Der HSV teilte auf Twitter ein Statement von Leistner : "Ich hatte heute Kontakt zu dem Dresden-Fan. Wir haben telefoniert und die Sache untereinander geklärt." Beide hätten ihre Fehler eingesehen: "Ich nehme seine Entschuldigung an, zwischen uns ist die Sache damit aus der Welt."

Leistner war nach dem Spiel am Montagabend auf die Tribüne gegangen, hatte den Fan am Kragen gepackt und zu Boden gestoßen. Später erklärte er, der Fan habe seine Familie "extrem und massiv unter der Gürtellinie" beleidigt: So habe dieser gerufen, er würde Leistners Frau am liebsten in den Bauch treten, damit diese eine Fehlgeburt erleide.

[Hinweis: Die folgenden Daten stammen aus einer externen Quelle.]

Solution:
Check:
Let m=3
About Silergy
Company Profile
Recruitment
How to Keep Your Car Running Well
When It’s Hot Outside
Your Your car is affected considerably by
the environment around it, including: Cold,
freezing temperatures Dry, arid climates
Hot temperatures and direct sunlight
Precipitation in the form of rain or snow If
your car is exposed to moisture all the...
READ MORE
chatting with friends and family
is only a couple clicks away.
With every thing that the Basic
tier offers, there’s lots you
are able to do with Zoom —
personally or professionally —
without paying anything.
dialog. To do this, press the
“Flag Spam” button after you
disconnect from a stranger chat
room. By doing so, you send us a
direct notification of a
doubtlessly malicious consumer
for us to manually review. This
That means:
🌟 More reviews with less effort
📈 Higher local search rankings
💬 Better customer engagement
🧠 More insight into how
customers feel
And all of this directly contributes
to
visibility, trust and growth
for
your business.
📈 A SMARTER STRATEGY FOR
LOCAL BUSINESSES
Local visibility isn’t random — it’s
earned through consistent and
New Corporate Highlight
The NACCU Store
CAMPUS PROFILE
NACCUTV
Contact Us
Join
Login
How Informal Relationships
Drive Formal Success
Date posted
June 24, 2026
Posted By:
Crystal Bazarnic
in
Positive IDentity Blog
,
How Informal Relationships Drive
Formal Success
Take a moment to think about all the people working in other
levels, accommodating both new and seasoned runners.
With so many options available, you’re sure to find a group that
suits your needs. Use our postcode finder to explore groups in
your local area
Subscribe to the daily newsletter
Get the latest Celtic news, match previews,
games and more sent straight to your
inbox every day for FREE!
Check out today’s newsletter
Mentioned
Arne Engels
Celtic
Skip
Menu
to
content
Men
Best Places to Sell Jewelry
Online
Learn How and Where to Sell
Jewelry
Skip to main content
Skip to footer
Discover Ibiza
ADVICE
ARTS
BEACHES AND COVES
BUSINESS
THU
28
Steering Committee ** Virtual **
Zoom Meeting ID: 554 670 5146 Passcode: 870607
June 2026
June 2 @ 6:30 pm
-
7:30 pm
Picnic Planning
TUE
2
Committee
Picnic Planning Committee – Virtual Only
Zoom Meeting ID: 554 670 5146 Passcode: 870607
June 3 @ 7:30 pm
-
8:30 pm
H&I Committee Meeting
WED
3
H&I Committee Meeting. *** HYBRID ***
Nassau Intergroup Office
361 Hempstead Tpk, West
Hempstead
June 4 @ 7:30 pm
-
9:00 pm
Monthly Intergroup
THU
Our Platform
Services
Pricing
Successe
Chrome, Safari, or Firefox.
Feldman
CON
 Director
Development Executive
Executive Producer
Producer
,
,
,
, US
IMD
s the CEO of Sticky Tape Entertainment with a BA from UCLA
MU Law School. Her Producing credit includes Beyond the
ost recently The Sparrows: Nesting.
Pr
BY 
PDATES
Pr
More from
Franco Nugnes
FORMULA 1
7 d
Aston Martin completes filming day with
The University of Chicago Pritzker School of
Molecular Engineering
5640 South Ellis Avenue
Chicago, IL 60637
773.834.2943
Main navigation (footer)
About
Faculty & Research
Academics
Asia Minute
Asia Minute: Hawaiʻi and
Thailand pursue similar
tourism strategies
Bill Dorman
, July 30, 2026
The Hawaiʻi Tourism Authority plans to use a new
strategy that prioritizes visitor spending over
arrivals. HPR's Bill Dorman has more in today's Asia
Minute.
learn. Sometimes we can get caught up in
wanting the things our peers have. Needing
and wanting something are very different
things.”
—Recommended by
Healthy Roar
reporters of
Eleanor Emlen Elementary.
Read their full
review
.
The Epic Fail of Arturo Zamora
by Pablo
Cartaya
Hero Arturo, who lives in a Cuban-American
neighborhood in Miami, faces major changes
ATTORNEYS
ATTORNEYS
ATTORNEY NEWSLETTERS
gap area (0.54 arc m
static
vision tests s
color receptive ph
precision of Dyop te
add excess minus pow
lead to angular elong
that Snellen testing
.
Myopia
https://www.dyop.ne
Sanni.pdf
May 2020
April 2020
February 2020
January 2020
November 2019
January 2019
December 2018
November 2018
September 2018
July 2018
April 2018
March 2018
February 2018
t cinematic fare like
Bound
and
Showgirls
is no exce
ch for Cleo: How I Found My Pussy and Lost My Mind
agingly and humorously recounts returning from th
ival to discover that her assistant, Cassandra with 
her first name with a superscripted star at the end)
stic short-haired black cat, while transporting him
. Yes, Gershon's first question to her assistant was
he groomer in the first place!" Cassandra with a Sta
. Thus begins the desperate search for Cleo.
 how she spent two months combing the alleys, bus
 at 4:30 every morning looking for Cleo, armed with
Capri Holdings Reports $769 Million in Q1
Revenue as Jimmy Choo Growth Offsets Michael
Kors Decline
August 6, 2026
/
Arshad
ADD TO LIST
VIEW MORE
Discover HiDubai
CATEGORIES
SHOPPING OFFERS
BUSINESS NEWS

Gegenüber dem Online-Portal Tag24 bestritt der Dresden-Anhänger vor der Aussprache mit Leistner derartige Beschimpfungen. "Das ist definitiv nicht der Fall", betonte der Fan, der anonym bleiben wollte. Er habe lediglich "nur ein bisschen gepöbelt", es habe sich um "übliche Phrasen, die Fans nach so einem Spiel von sich geben" gehandelt: "Zu diesem Zeitpunkt war mir nicht einmal bewusst, dass das Toni Leistner sei, noch das seine Frau gerade im Krankenhaus liege und ein Kind erwarte."

Und weiter: "Wir riefen nur, das wir die Hamburger mit 4:1 gef**** hätten. Um die Familie ging es mit keinem Wort." Daraufhin habe Leistner gefordert, dass der Fan zu ihm herunterkommen solle, ehe der HSV-Verteidiger selbst die Initiative ergriff und in den Block kletterte.

Twitter

Fall Leistner: HSV-Profi droht Sperre - Fan droht Rauswurf

Von Leistners Stellungsnahme zeigte er sich der Anhänger zudem überrascht: "Am Ende hat er sich für seinen Ausraster entschuldigt, aber was ist das wert, wenn er die Tatsache so verdreht, dass ich seine Familie beleidigt hätte?"

Ein Rauswurf als Mitglied aus dem Verein drohe ihm allerdings dennoch: "Das ist völlig absurd. Entschuldigen sollten sie sich für die Sicherheits-Panne! Wie kann es sein, dass ein treuer Fan von einem Spieler angegriffen wird und es keinen interessiert?"

Aufgrund seines Aussetzers ermittelt der DFB gegen Leistner. Ihm drohen eine Geldstrafe und mehrere Spiele Sperre.